• After mentioning this plugin on my host’s support forum as an alternative to other caching plugins. This is how I described it:

    “I use DB Cache Reloaded. It has quite a different approach compared to other caching plugins, placing itself between WP and MySQL and storing in the filesystem, for a short period (5 min default), answers to database queries.”

    However, the sysadmin (the one who manages the whole server farm) replied thus:

    This will destroy your blog’s performance at any kind of high traffic level. The filesystem is the slowest resource PHP can address.

    For lots of reasons I trust his advices as I know he really knows his stuff, and if he says on his system filesystem access is way slower than direct MySQL-access, this is certainly true.

    However, his advice is based on my description of how DB Cache Reloaded works, which I’m not quite sure is a precise description at that. So, I’d like to know whether what I described is accurate.

    I mean, when a DB Cache Reloaded-enabled WordPress blog renders a page, does DB Cache Reloaded read the cached queries from the cache folder, by direct file operations (open/read/close, open/read/close, open/read/close…), one set of file operations for each query? Or does it use some other mechanism that doesn’t involve multiple such filesystem accesses?

    I’d love to continue using DB Cache Reloaded in this host, but for that I need to know a little more about its inner working to ask my sysadmin whether it’s efficient or not in his system. If he still says it isn’t, I’ll have to unfortunately switch to a more traditional full-page caching solution. 🙁

    Thank you!

    http://wordpress.org/extend/plugins/db-cache-reloaded/

Viewing 3 replies - 1 through 3 (of 3 total)
  • Thread Starter Alexander Gieg

    (@alexgieg)

    After asking a few more questions, I received more information from my sysadmin:

    It is a problem with open_basedir and concurrency.

    We handle heavy hits on a default WordPress install. Plugin choice, caching and other, however, is everything.

    Caching plugins that turn otherwise-dynamic requests into static, cacheable ones suitable for reuse do well. All other kinds, particularly ones that convert MySQL queries to filesystem queries, do poorly.

    Well, this means that no matter how DB Cache Reloaded works internally, there’s no hope of using it meaningfully at his host, at least for as long as they’re running PHP in safe_mode. When/if they drop safe_mode I’ll look into using DB Cache Reloaded again. Thanks!

    Database is also on disk-so database too reads/writs to file on disk 🙂

    And you should ask-what is heavy load..how many people online. Cause i can bet more chances to hang server because of DB queries than hdd I/O operations. This also reduces CPU load.

    Thread Starter Alexander Gieg

    (@alexgieg)

    Sure, but what happens is that it’s a very security-focused hosting service, so they enable features that make the service more secure even if it causes slower performance on specific cases. In this case, the problem is a bug in how PHP handles open_basedir that causes concurrent disk accesses to clash with each-other slowing down all file-access processes that are trying to read the same file.

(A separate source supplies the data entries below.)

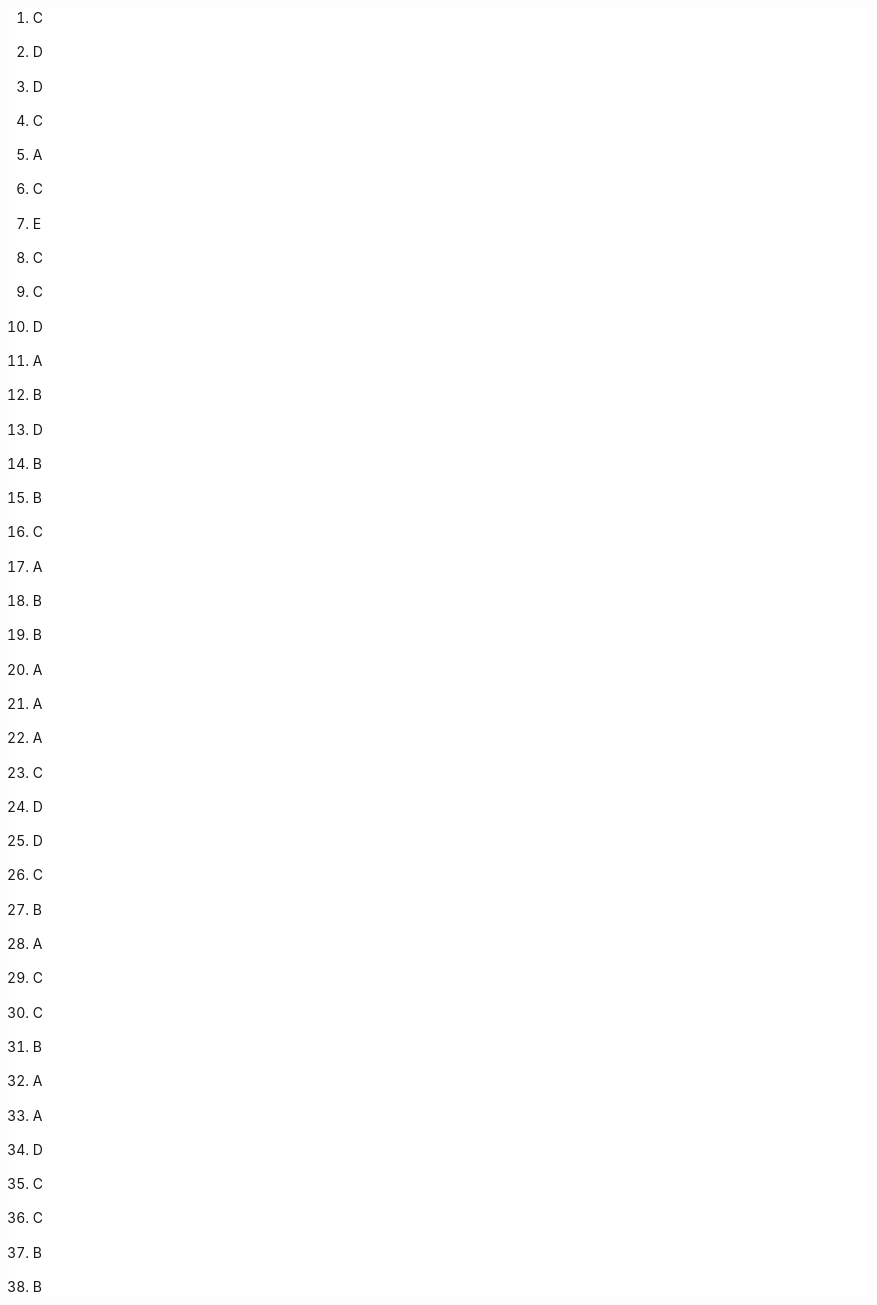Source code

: 1.  C

1.  D

1.  D

1.  C

1.  A

1.  C

1.  E

1.  C

1.  C

1.  D

1.  A

1.  B

1.  D

1.  B

1.  B

1.  C

1.  A

1.  B

1.  B

1.  A

1.  A

1.  A

1.  C

1.  D

1.  D

1.  C

1.  B

1.  A

1.  C

1.  C

1.  B

1.  A

1.  A

1.  D

1.  C

1.  C

1.  B

1.  B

Since disabling open_basedir would cause PHP to become less secure, and the PHP folks aren’t solving the issue (they’re discontinuing safe_mode in PHP 6 anyway, so they don’t bother), the result is the need for workarounds. The workaround is thus to not cache database accesses in disk, but let them go straight to the MySQL server, as MySQL doesn’t suffer from concurrent access clashes.

    As for MySQL bringing down a server, well, they don’t keep MySQL and PHP running on the same machines. There are PHP servers and independent MySQL servers, so that a bug on one that perchance were exploited by a hacker cannot be used to compromise the other. Every database access is done over the internal network. And the MySQL servers are beefed up to resist even slashdotings and first-page diggs. BugMeNot, for instance, is hosted with them.

    As you can see, the problem they point is very specific to their setup. I’m sure on more standard hosts DB Cache Reloaded works marvelously. It’s only that in this specific host (and those few others with open_basedir restrictions enabled) it might cause problems.

    As for what heavy load means, if I’m not mistaken it means a few hundred simultaneous accesses to the same files, thus something most sites woun’t feel most of the time, but that would certainly cause them to stop working in case of a slashdotting/digging.

    I hope this helps. For whatever it’s worth, I’m currently using W3 Total Cache, but with its own DB caching disabled, and only its file caching enabled.